White crystals, yield 94%, m.p. 125–127 °C (EtOH), TLC (cyclohexane/AcOEt, 6/4, v/v) Rf = 0.70; FTIR (ATR, cm⁻¹): 1645 (C=O), 3385 (NH_amidic); ¹H NMR (200 MHz, Chloroform-d) δ 7.93–7.83 (m, 1H, 1H_Ar), 7.63–7.42 (m, 3H, 2H_Ar, 1NH), 6.44–6.23 (m, 2H, 1NH, 1H_Ar), 5.81–5.56 (m, 1H, H_allylic),), 5.15 (dd, J = 17.1, 1.5 Hz, 1H, H_allylic),), 5.03 (dd, J = 10.2, 1.4 Hz, ¹H, H_allylic), 3.55 (m, J = 5.9, 1.5 Hz, 2H, N-CH₂), 3.37 (q, J = 6.1 Hz, 2H, CH₂), 1.77–1.54 (m, 2H, CH₂), 0.99 (t, J = 7.4 Hz, 3H, CH₃). 13C NMR (50 MHz, CDCl₃) δ 169.5 (C=O), 137.9 (C-S), 135.5, 132.9, 132.5, 130.0, 129.3, 128.3, 117.3, 46.2(C-NH_sulfonamidic), 42.1 (C-NH_amidic), 22.5 (CH₂), 11.4 (CH₃); MS (ESI+): m/z = 283.0 [M + H]⁺.

The Figures S1–S4 containing 1H, 13C NMR, mass, and IR spectra of the synthesized compound 4.

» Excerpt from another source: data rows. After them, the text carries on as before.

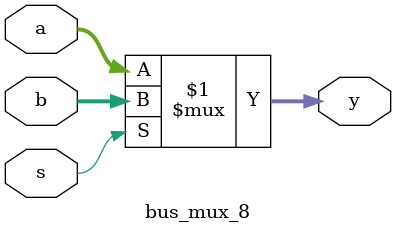
<source format=v>
module bus_mux_8(input wire [7:0] a, input wire [7:0] b, input wire s, output wire [7:0] y);
  assign y = s ? b : a;
endmodule

</source>
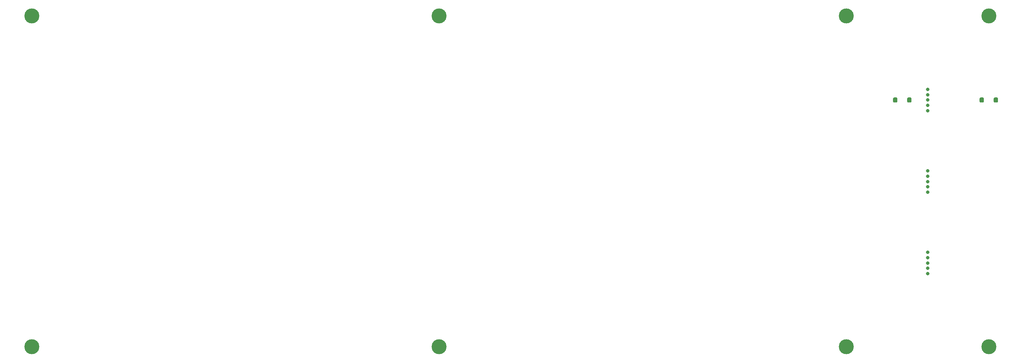
<source format=gbr>
G04 #@! TF.GenerationSoftware,KiCad,Pcbnew,(5.1.10-1-10_14)*
G04 #@! TF.CreationDate,2021-08-14T15:19:58-05:00*
G04 #@! TF.ProjectId,ori_top_plate,6f72695f-746f-4705-9f70-6c6174652e6b,rev?*
G04 #@! TF.SameCoordinates,Original*
G04 #@! TF.FileFunction,Soldermask,Bot*
G04 #@! TF.FilePolarity,Negative*
%FSLAX46Y46*%
G04 Gerber Fmt 4.6, Leading zero omitted, Abs format (unit mm)*
G04 Created by KiCad (PCBNEW (5.1.10-1-10_14)) date 2021-08-14 15:19:58*
%MOMM*%
%LPD*%
G01*
G04 APERTURE LIST*
%ADD10C,0.800000*%
%ADD11C,3.500000*%
G04 APERTURE END LIST*
D10*
X375048450Y-97631692D03*
X375048450Y-96381692D03*
X375048450Y-95131692D03*
X375048450Y-98881692D03*
X375048450Y-100131692D03*
G36*
G01*
X370270360Y-59868904D02*
X370270360Y-59168904D01*
G75*
G02*
X370520360Y-58918904I250000J0D01*
G01*
X371020360Y-58918904D01*
G75*
G02*
X371270360Y-59168904I0J-250000D01*
G01*
X371270360Y-59868904D01*
G75*
G02*
X371020360Y-60118904I-250000J0D01*
G01*
X370520360Y-60118904D01*
G75*
G02*
X370270360Y-59868904I0J250000D01*
G01*
G37*
G36*
G01*
X366970360Y-59868904D02*
X366970360Y-59168904D01*
G75*
G02*
X367220360Y-58918904I250000J0D01*
G01*
X367720360Y-58918904D01*
G75*
G02*
X367970360Y-59168904I0J-250000D01*
G01*
X367970360Y-59868904D01*
G75*
G02*
X367720360Y-60118904I-250000J0D01*
G01*
X367220360Y-60118904D01*
G75*
G02*
X366970360Y-59868904I0J250000D01*
G01*
G37*
X375048450Y-78581580D03*
X375048450Y-77331580D03*
X375048450Y-76081580D03*
X375048450Y-79831580D03*
X375048450Y-81081580D03*
X375048450Y-59518808D03*
X375048450Y-58268808D03*
X375048450Y-57018808D03*
X375048450Y-60768808D03*
X375048450Y-62018808D03*
G36*
G01*
X388211370Y-59168840D02*
X388211370Y-59868840D01*
G75*
G02*
X387961370Y-60118840I-250000J0D01*
G01*
X387461370Y-60118840D01*
G75*
G02*
X387211370Y-59868840I0J250000D01*
G01*
X387211370Y-59168840D01*
G75*
G02*
X387461370Y-58918840I250000J0D01*
G01*
X387961370Y-58918840D01*
G75*
G02*
X388211370Y-59168840I0J-250000D01*
G01*
G37*
G36*
G01*
X391511370Y-59168840D02*
X391511370Y-59868840D01*
G75*
G02*
X391261370Y-60118840I-250000J0D01*
G01*
X390761370Y-60118840D01*
G75*
G02*
X390511370Y-59868840I0J250000D01*
G01*
X390511370Y-59168840D01*
G75*
G02*
X390761370Y-58918840I250000J0D01*
G01*
X391261370Y-58918840D01*
G75*
G02*
X391511370Y-59168840I0J-250000D01*
G01*
G37*
D11*
X165523314Y-39873575D03*
X165523314Y-117264265D03*
X260773394Y-39873575D03*
X260773394Y-117264265D03*
X356023474Y-39873575D03*
X356023474Y-117264265D03*
X389361002Y-39873575D03*
X389361002Y-117264265D03*
M02*

</source>
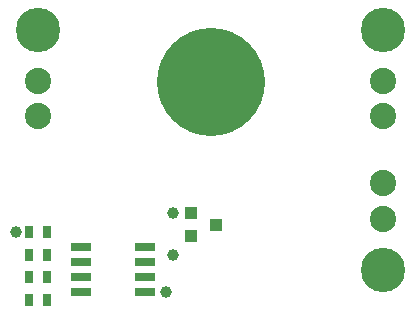
<source format=gts>
G04*
G04 #@! TF.GenerationSoftware,Altium Limited,Altium Designer,18.1.6 (161)*
G04*
G04 Layer_Color=8388736*
%FSLAX44Y44*%
%MOMM*%
G71*
G01*
G75*
%ADD17R,1.1000X1.0000*%
%ADD18R,1.7500X0.8000*%
%ADD19R,0.7000X1.0000*%
%ADD20C,3.7560*%
%ADD21C,2.2320*%
%ADD22C,9.1500*%
%ADD23C,1.0000*%
D17*
X199050Y92050D02*
D03*
Y73050D02*
D03*
X220050Y82550D02*
D03*
D18*
X160350Y25400D02*
D03*
Y38100D02*
D03*
Y50800D02*
D03*
Y63500D02*
D03*
X106350Y25400D02*
D03*
Y38100D02*
D03*
Y50800D02*
D03*
Y63500D02*
D03*
D19*
X77350Y76200D02*
D03*
X62350D02*
D03*
X77350Y38100D02*
D03*
X62350D02*
D03*
Y19050D02*
D03*
X77350D02*
D03*
Y57150D02*
D03*
X62350D02*
D03*
D20*
X361950Y44450D02*
D03*
Y247650D02*
D03*
X69850D02*
D03*
D21*
X361950Y87630D02*
D03*
Y117602D02*
D03*
Y174498D02*
D03*
Y204470D02*
D03*
X69850Y174498D02*
D03*
Y204470D02*
D03*
D22*
X215900Y203200D02*
D03*
D23*
X184150Y92050D02*
D03*
X50800Y76200D02*
D03*
X184150Y57150D02*
D03*
X177800Y25400D02*
D03*
M02*

</source>
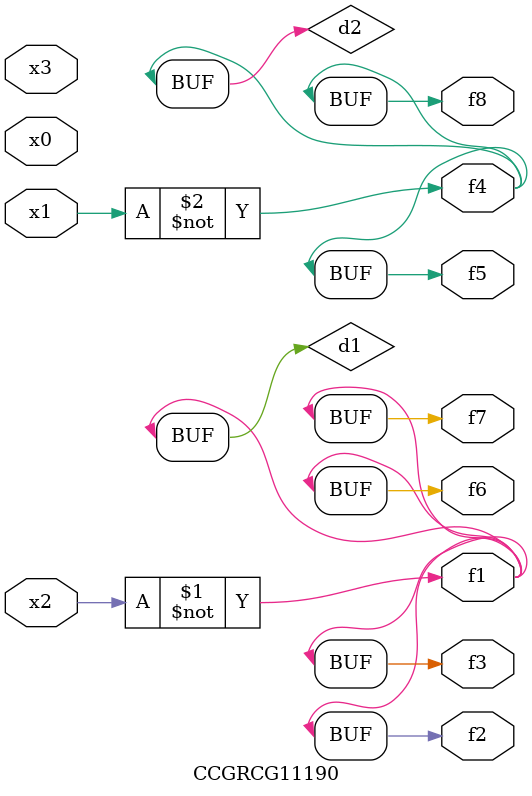
<source format=v>
module CCGRCG11190(
	input x0, x1, x2, x3,
	output f1, f2, f3, f4, f5, f6, f7, f8
);

	wire d1, d2;

	xnor (d1, x2);
	not (d2, x1);
	assign f1 = d1;
	assign f2 = d1;
	assign f3 = d1;
	assign f4 = d2;
	assign f5 = d2;
	assign f6 = d1;
	assign f7 = d1;
	assign f8 = d2;
endmodule

</source>
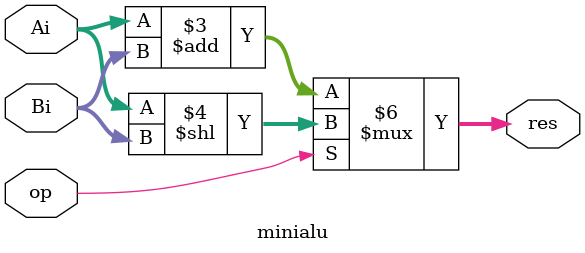
<source format=sv>
module minialu(Ai, Bi, op, res);
		input [3:0] Ai;
		input [3:0] Bi;
		input op;
		output reg [19:0] res;
	always @ (*) begin
		if(!op) begin //op is 0
			res = Ai + Bi;
		end else begin
			res = Ai << Bi;
		end
	end
endmodule
</source>
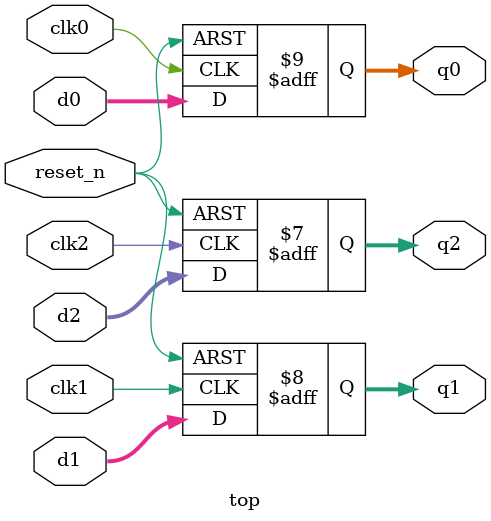
<source format=sv>

module top (
  input      [7:0] d0, d1, d2,
  output reg [7:0] q0, q1, q2,
  input clk0, clk1, clk2, reset_n
);

always @ (posedge clk0 or negedge reset_n) if (~reset_n) q0 <= 0; else q0 <= d0;
always @ (posedge clk1 or negedge reset_n) if (~reset_n) q1 <= 0; else q1 <= d1;
always @ (posedge clk2 or negedge reset_n) if (~reset_n) q2 <= 0; else q2 <= d2;

endmodule

</source>
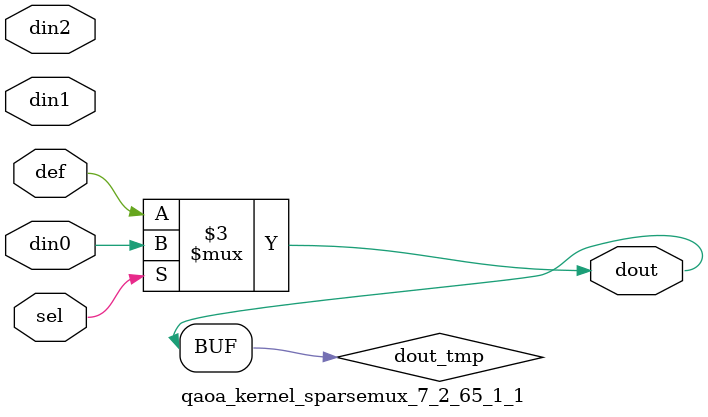
<source format=v>
`timescale 1ns / 1ps

module qaoa_kernel_sparsemux_7_2_65_1_1 (din0,din1,din2,def,sel,dout);

parameter din0_WIDTH = 1;

parameter din1_WIDTH = 1;

parameter din2_WIDTH = 1;

parameter def_WIDTH = 1;
parameter sel_WIDTH = 1;
parameter dout_WIDTH = 1;

parameter [sel_WIDTH-1:0] CASE0 = 1;

parameter [sel_WIDTH-1:0] CASE1 = 1;

parameter [sel_WIDTH-1:0] CASE2 = 1;

parameter ID = 1;
parameter NUM_STAGE = 1;



input [din0_WIDTH-1:0] din0;

input [din1_WIDTH-1:0] din1;

input [din2_WIDTH-1:0] din2;

input [def_WIDTH-1:0] def;
input [sel_WIDTH-1:0] sel;

output [dout_WIDTH-1:0] dout;



reg [dout_WIDTH-1:0] dout_tmp;


always @ (*) begin
(* parallel_case *) case (sel)
    
    CASE0 : dout_tmp = din0;
    
    CASE1 : dout_tmp = din1;
    
    CASE2 : dout_tmp = din2;
    
    default : dout_tmp = def;
endcase
end


assign dout = dout_tmp;



endmodule

</source>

3.3. X-ray Data of Crystal Structure

Crystal data, data collection, and structure refinement details are given in

Table 4. Experimental details.

Crystal Data
Empirical formula	C13H18N2O3S
Formula weight	282.35
Temperature/K	150
Crystal system, space group	Monoclinic, P21/c
a, b, c (Å)	8.2659 (3), 21.4034 (8), 8.3357 (3)
β (°)	106.366 (1)
Volume (Å3)	1414.98 (9)
Z	4
Radiation type	Cu Kα
µ (mm−1)	2.09
Crystal size (mm)	0.23 × 0.13 × 0.13
Data collection
Diffractometer	Bruker D8 Venture Photon 3 CPAD
Absorption correction	Multi-scan SadabsBruker, (Bruker, Karlsruher, Germany) [28]
Tmin, Tmax	0.72, 0.78
No. of measured, independent, and observed [I > 2σ(I)] reflections	44,247, 2834, 2811
Rint	0.024
(sin θ/λ)max (Å−1)	0.625
Refinement
R[F2 > 2σ(F2)], wR(F2), S	0.029, 0.075, 1.04
No. of reflections	2834
No. of parameters	191
No. of restraints	4
H atom treatment	H atoms treated by a mixture of independent and constrained refinement
Δρmax, Δρmin (e Å−3)	0.37, −0.33

Computer programs: APEX4 [15], SAINT [15], SHELXT [16], SHELXL [17], DIAMOND [29], SHELXTL [15].

. Refinement of F² against ALL reflections. H atoms attached to carbon were placed in calculated positions (C—H = 0.95–0.99 Å) and were included as riding contributions with isotropic displacement parameters 1.2–1.5 times those of the attached atoms. Those attached to nitrogen were placed in locations derived from a difference map and refined independently. The allyl group is disordered over two sites in a 0.920 (3)/0.080 (3) refined ratio and the components were refined with SAME, SADI, and EADP restraints so that their geometries and displacement parameters would be comparable.

4. Conclusions

A new heterocycle containing allylsulfamoyl and propylbenzamide moieties has been synthesized. The procedure used was simple and the yield obtained was high. Nuclear magnetic resonance and X-ray diffraction were used to establish the structure of the newly synthesized heterocycle. The intra- and inter-molecular interactions have been elaborated via the study of the Hirshfeld surface and a comparative theoretical study has also been described.